After seeing a documentary on Italian art, Kuroda gave $1,6-million to the project and the sum was matched by the Opera di Santa Croce, the foundation that runs the church.

The injection of funds was welcome in a country that relies heavily on tourism and where economic crisis has led to drastic cuts in arts funding, something Frosinini said will hurt future generations if it continues.

The project was overseen by the Opificio delle Pietre Dure, Italy’s premier restoration laboratory, and carried out in collaboration with Japan’s Kanazawa University.

High-tech restoration
“This is the last major cycle of frescoes from the 1300s to undergo major restoration with today’s techniques,” said Cristina Acidini, arts superintendent of Florence. “Those in the 19th and 20th centuries were touch ups and cover-ups with techniques that did more harm than good.”

Indeed, it was one of the most high-tech restorations ever. Every little bit of the frescos was photographed and digitised into a software programme called Modus Operandi showing each detail in each phase of restoration.

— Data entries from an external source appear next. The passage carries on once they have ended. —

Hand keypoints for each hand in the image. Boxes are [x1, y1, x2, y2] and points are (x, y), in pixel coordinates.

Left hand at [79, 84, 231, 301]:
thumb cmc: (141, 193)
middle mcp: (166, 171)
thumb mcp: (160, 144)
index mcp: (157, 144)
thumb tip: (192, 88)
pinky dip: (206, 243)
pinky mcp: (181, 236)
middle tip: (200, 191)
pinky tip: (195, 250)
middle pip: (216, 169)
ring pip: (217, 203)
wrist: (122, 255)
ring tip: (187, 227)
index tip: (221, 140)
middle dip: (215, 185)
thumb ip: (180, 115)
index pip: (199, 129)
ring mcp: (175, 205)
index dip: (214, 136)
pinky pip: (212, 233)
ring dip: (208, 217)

The software allows any part of any scene to be viewed before, during and after the restoration or in overlapping phases. It can be viewed under natural light, artificial light or “raking light”, which reveals miniscule surface distortions, undulations and imperfections.

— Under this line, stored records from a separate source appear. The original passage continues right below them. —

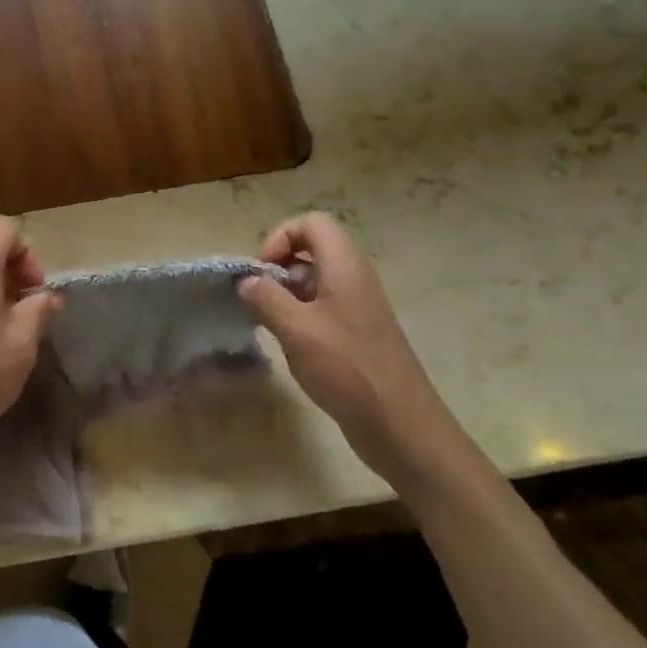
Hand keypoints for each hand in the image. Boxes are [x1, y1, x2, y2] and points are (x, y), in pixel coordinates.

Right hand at [238, 213, 474, 493]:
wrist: (400, 425)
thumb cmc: (347, 369)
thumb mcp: (296, 330)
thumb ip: (266, 298)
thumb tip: (246, 281)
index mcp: (345, 267)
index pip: (313, 223)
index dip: (281, 237)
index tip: (261, 271)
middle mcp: (354, 279)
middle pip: (312, 249)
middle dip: (278, 267)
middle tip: (258, 298)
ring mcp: (358, 307)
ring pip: (314, 281)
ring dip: (285, 294)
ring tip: (269, 323)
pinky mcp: (358, 334)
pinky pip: (323, 308)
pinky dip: (299, 316)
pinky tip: (289, 344)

The restoration included a sort of Captain’s Log. Each day, restorers left detailed notes of what they did, what they discovered, their expert reflections and personal feelings.

“Our mission was not only to facilitate the sharing of information of the restoration but to document it thoroughly so that future restorers will understand what was done here between 2006 and 2011,” said Massimo Chimenti of Culturanuova, the company that created the Modus Operandi software.

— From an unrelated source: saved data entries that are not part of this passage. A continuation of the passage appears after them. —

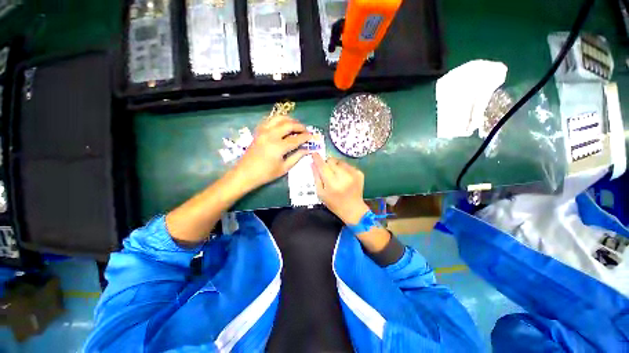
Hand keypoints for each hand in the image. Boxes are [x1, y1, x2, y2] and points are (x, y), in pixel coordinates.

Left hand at [233, 115, 311, 189]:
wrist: (245, 173)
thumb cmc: (266, 174)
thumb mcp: (284, 168)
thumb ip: (297, 156)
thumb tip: (307, 149)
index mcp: (278, 147)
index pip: (296, 138)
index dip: (306, 137)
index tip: (312, 137)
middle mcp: (271, 135)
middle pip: (289, 125)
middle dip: (300, 126)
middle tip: (306, 131)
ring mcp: (263, 131)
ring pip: (279, 118)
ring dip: (290, 120)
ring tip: (296, 126)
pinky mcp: (259, 130)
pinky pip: (270, 120)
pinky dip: (279, 120)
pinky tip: (283, 125)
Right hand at [311, 154, 369, 223]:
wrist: (353, 209)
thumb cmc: (334, 203)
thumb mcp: (321, 193)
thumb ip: (316, 177)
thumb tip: (312, 163)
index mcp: (332, 183)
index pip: (323, 166)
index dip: (317, 159)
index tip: (314, 154)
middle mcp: (344, 176)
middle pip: (331, 161)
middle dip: (327, 164)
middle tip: (326, 171)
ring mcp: (353, 174)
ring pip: (340, 161)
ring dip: (335, 166)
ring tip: (336, 176)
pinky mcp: (359, 173)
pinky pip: (347, 165)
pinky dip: (343, 169)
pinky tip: (344, 178)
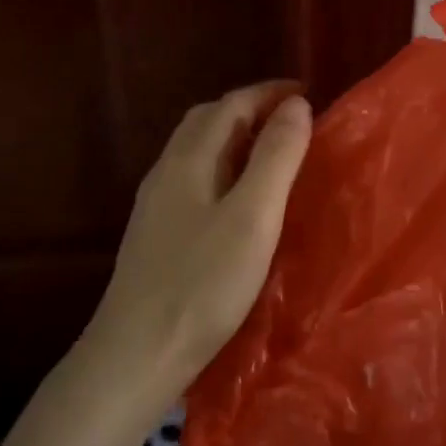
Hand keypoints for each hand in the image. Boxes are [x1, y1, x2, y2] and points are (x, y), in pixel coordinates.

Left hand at [80, 82, 313, 406]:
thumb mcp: (253, 217)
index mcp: (189, 158)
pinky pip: (194, 179)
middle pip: (208, 121)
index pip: (231, 105)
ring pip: (198, 151)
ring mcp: (156, 203)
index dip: (270, 94)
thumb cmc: (203, 283)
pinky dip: (224, 168)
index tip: (308, 95)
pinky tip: (238, 199)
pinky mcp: (157, 232)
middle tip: (292, 121)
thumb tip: (296, 105)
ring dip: (236, 139)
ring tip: (273, 154)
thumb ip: (276, 157)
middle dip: (251, 110)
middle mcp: (167, 171)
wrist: (138, 352)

With a click on the digital version, the chapel walls turn into a maze of red lines that map out giornate, or work days. Since frescos are painted on fresh plaster, restorers can determine the borders of each day of work 600 years ago.

The digital rendition gives visitors a unique art experience. “This is better than a museum,” said Frosinini. “At a museum, you see the final result. Here, you can appreciate the work in progress and see the painter’s creative phase.”

Acidini, the Florence arts superintendent, said the decision to leave the scaffolding up after completion was unprecedented and was easy to make because Santa Croce offers so much more.

Only a limited number of groups of about 20 people will be allowed on the scaffolding after making reservations online or at the church. Visits will start after Easter (April 22 to April 25) and the price is not yet set.

The lucky few will be under strict supervision.

“Everything here is very, very delicate and, after all the time we spent restoring it, we have to be very careful that nothing will be touched or damaged,” Frosinini said.

In 2012 the scaffolding will come down and the chapel will again be visible in its entire splendour from the ground up, just as it was for Lucy Honeychurch and millions of others.

The angels will still be floating at the top but the stairway to heaven will be gone.